Richard W. Hendershot and Professor David Busath, Zoology
Botulinum toxin is an exotoxin produced by the bacterium Clostridium botulinum and is the cause of botulism poisoning in poorly canned food. It is known that the toxin consists of two parts namely the larger Heavy Chain and the smaller Light Chain. Previous data suggests that the larger Heavy Chain forms channels in the cell membrane facilitating infection of the cell by the smaller Light Chain 1. It is also known that the Heavy Chain does indeed form channels in a bilayer system but channels formed by a single Heavy Chain are too small for the light chain to pass through.
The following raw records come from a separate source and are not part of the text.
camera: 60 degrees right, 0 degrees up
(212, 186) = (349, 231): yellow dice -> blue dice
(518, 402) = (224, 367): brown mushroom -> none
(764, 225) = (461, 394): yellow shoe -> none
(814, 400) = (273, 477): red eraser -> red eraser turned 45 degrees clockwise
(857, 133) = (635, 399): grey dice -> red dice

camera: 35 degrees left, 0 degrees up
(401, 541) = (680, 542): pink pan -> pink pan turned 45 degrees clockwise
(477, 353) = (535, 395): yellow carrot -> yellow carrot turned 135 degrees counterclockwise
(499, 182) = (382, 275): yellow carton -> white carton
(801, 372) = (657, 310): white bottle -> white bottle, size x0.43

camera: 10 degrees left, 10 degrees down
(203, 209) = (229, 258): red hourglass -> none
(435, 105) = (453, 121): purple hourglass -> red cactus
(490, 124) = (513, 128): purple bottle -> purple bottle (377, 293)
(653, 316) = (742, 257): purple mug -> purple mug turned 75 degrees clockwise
The purpose of my project was to study the characteristics of channels formed by the Heavy Chain in hopes of gaining a greater understanding of the intoxication process.
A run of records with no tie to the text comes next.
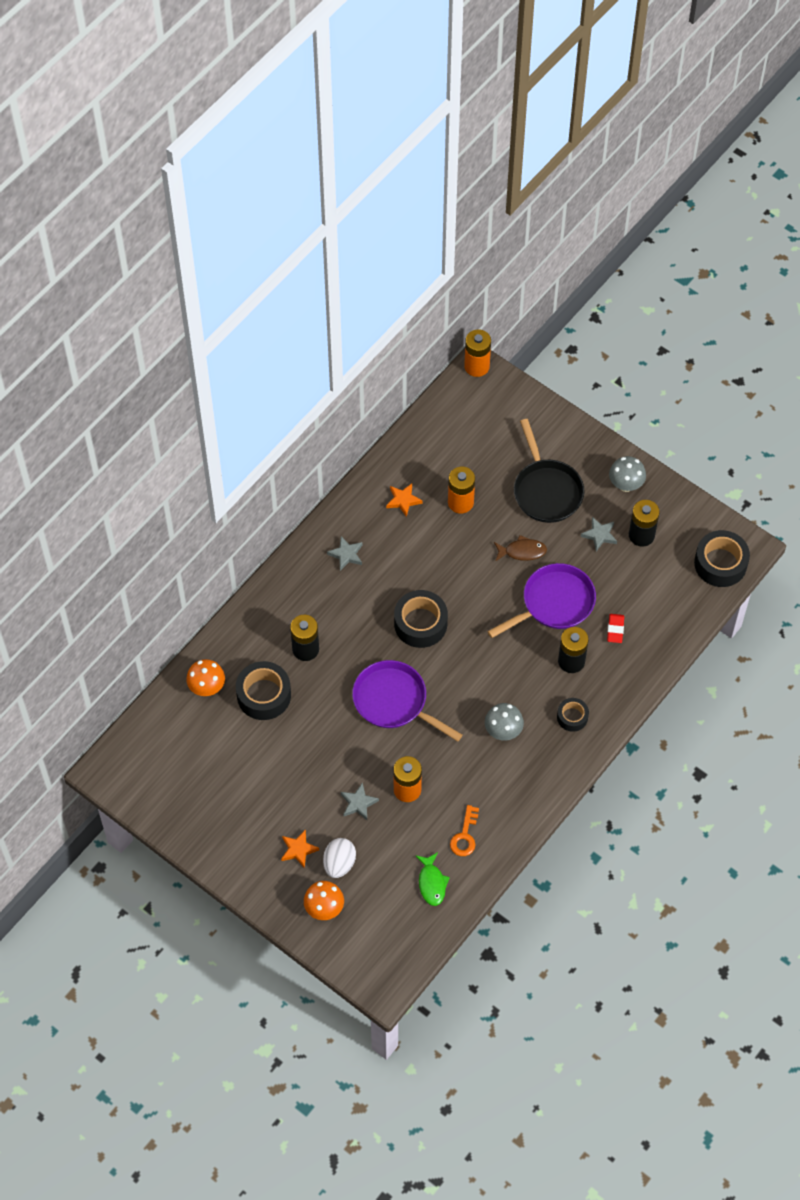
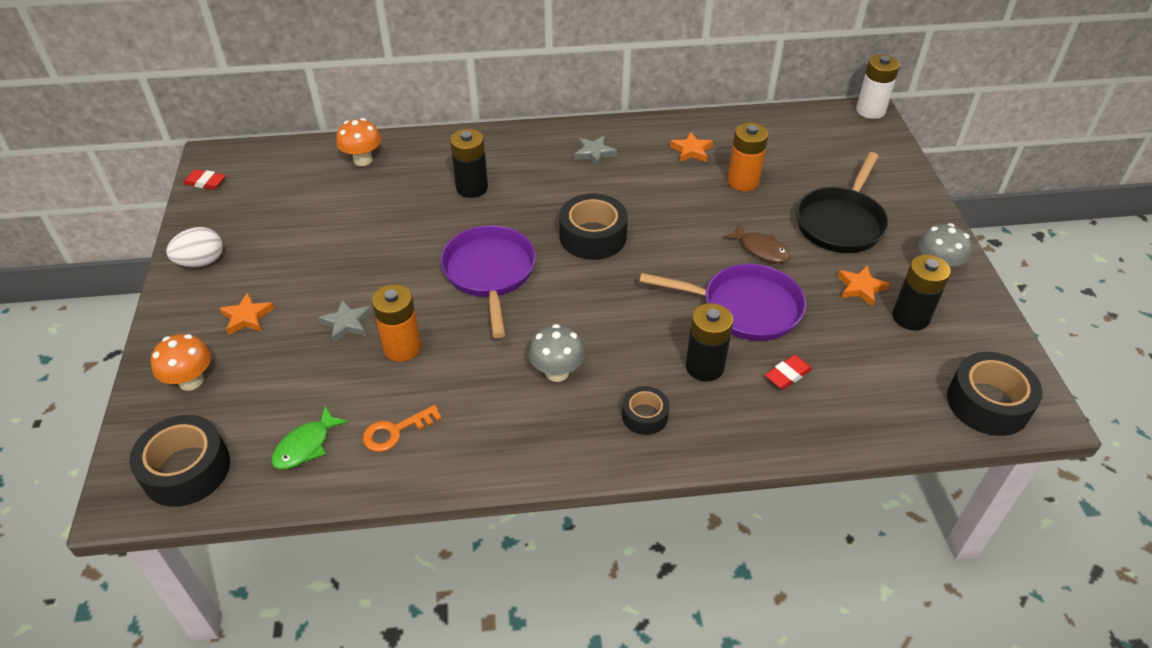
camera: 45 degrees right, 15 degrees down
(131, 793) = (205, 182): none -> red eraser
(264, 695) = (394, 193): black tape -> black tape (186, 469)
(339, 863) = (259, 356): white egg -> white egg (201, 262)
(476, 366) = (870, 111): orange battery -> white battery
(599, 535) = (860, 288): grey star -> orange star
A lipid bilayer was formed through the use of Diphytenoyl phosphatidal choline (DPhPC) in octane at a concentration of 20 mg/ml. The DPhPC solution was spread over a 150 μm hole. The bilayer formed had a measured capacitance of 40-80 ‘F and a 100 mV potential was applied to the cis side. The experiment took place in a 1M potassium chloride solution.
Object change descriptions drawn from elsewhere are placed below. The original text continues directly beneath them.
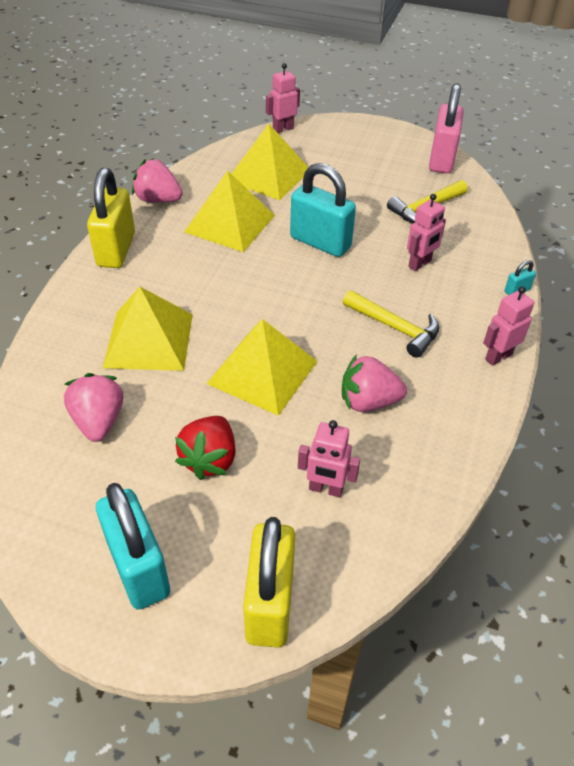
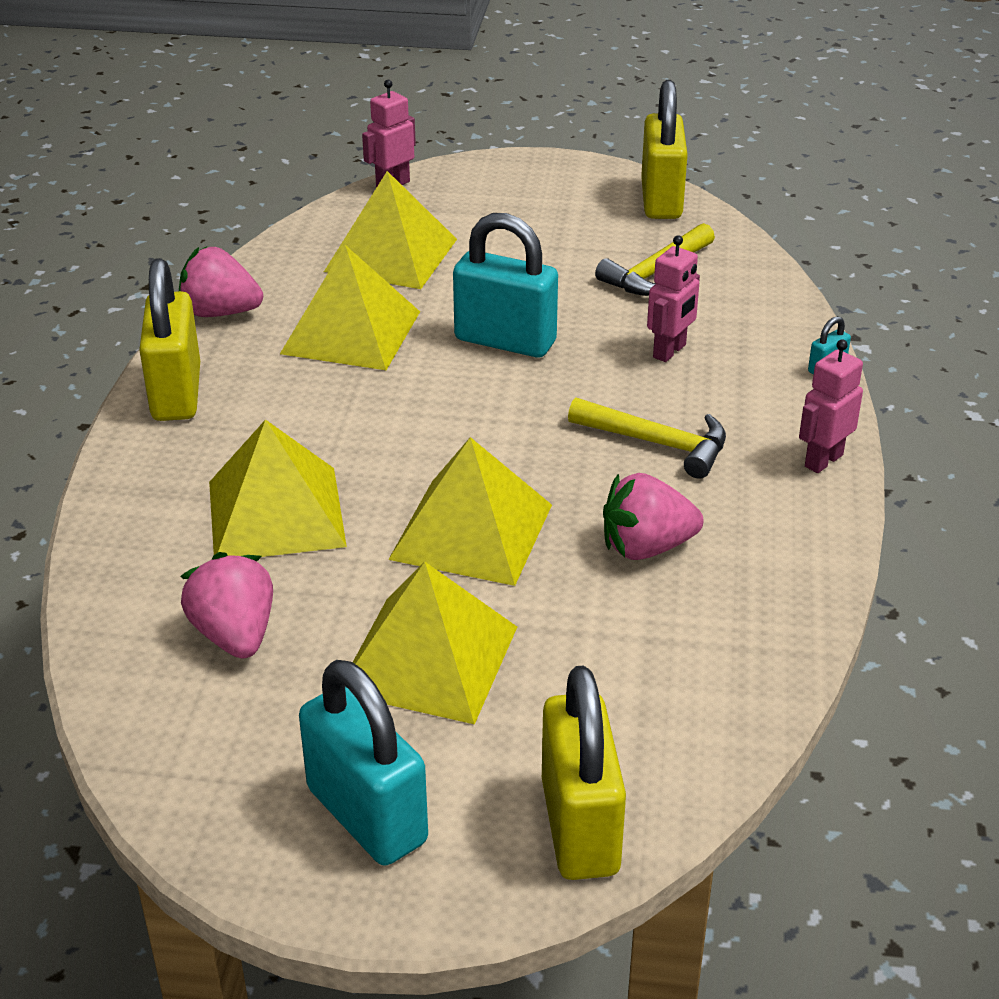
camera: 10 degrees left, 10 degrees down
(210, 459) = (428, 659): red strawberry -> yellow pyramid
(325, 489) = (617, 670): pink robot -> none
(441, 159) = (661, 200): pink padlock -> yellow padlock

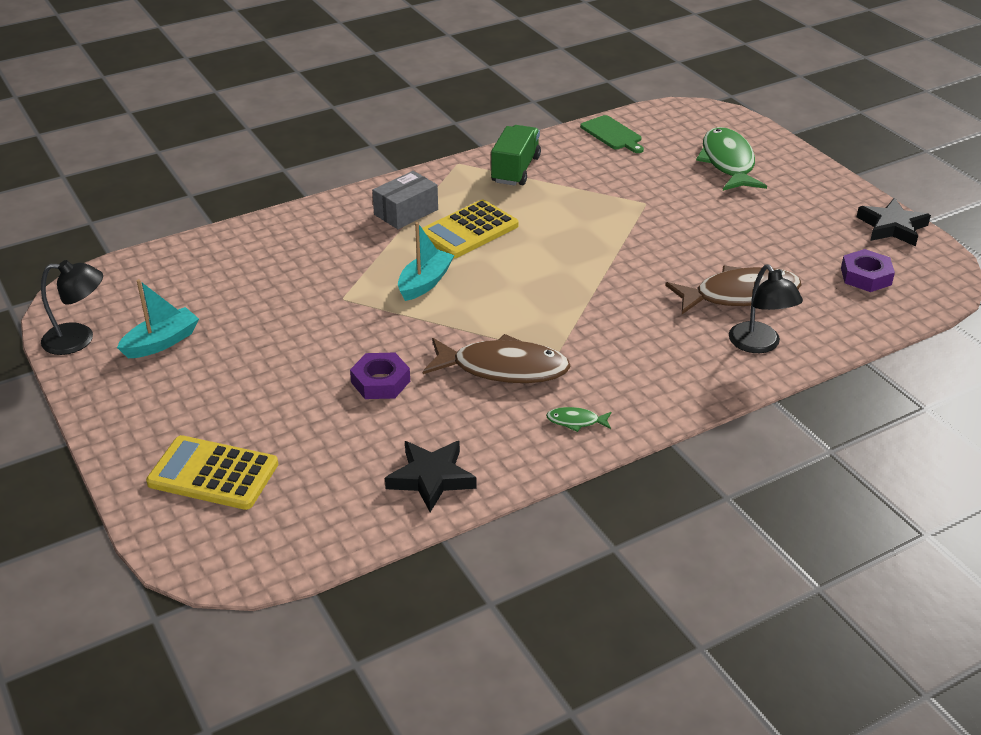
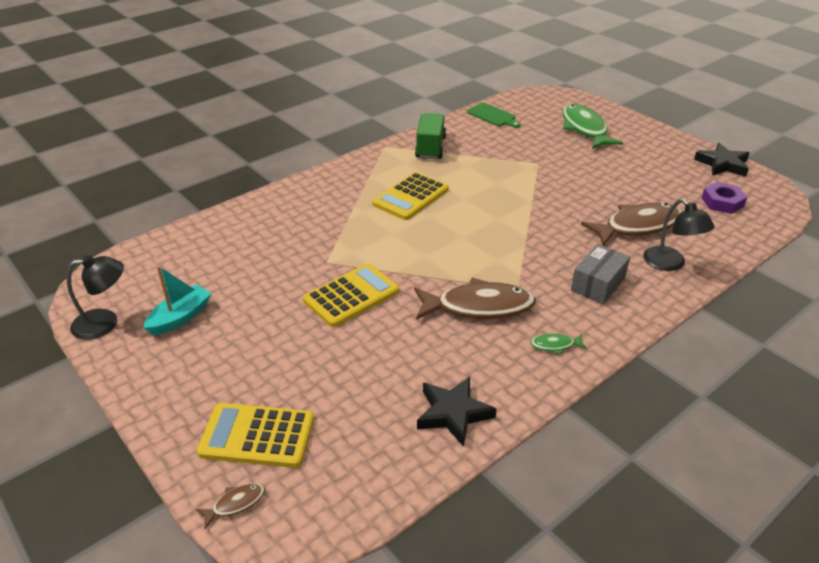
camera: 10 degrees left, 0 degrees up
(174, 535) = (235, 504): none -> brown fish
(359, 340) = (351, 296): none -> yellow calculator
(380, 382) = (381, 330): purple nut -> none
(406, 212) = (356, 187): grey box -> grey box (598, 284)
(425, 283) = (390, 242): turquoise boat -> none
I attempted to facilitate the insertion of the botulinum toxin by inserting a high concentration of toxin into the cis chamber. The attempt was unsuccessful and for several months I continued to attempt channel formation by varying lipids from DPHPC to PE and PS both commonly used lipids. I continued to be unsuccessful save for one probable success which is included, I hypothesized that the membrane was simply too thick —inflated by the either the lipid (DPHPC) or the solvent (octane). But simply changing the two had little effect. I then hypothesized that the geometry of the cuvette was inconsistent for the type of bilayer I was attempting to form and upon using a different setup the acquired bilayer had a much higher capacitance (180-250 pF indicating a much thinner bilayer). I plan further experiments to test the validity of my hypothesis but as of yet have been unable to do so.
While in the process of seeking to discover the source of my failure to successfully form botulinum neurotoxin protein channels I often used one of the oldest known protein channels —gramicidin A to check my technique. In the process of doing so I discovered an unusual behavior as yet observed. Generally gramicidin A forms channels in a lipid bilayer at low concentrations in the order of 10-6 mg/ml. This was true of the experiments I ran using the gramicidin protein. Occasionally however what I termed “mystery channels” would appear. Normally gramicidin channels have a channel period from 0.5 to 4 seconds in length with a current around 3 pA with a 100 mV applied potential. The mystery channels however, stayed open for at least twenty minutes with a 100 mV applied potential allowing a 7- 10 pA current to pass through. Much larger and longer lasting than any type of gramicidin channel previously observed. At first I suspected that these channels might be artifacts of the amplifier but after the appearance of these mystery channels became fairly reproducible that option was ruled out. I also wondered about contamination of the experimental set-up being used and that too was ruled out after a very thorough cleaning failed to eliminate the sporadic appearance of the “mystery channels.” Some parameters to the appearance of these channels has been observed: they have only appeared when DPHPC has been used in octane, the bilayer capacitance has measured greater than 60 pF and a small concentration of gramicidin is inserted into the chamber.
I originally set out to discover the channel-forming properties of the botulinum neurotoxin but because of my lack of success I possibly discovered a previously unknown conformer of the gramicidin protein. I plan to spend much of this upcoming year in hopes to formulate a database in order to later publish the results of this year’s experiments. I will also continue to attempt to successfully form botulinum protein channels with the aid of a second student and to test the hypothesis that the lack of channel formation is due to bilayer thickness.
References
- M.F,Schmid, 1993. Nature 364: 827-830.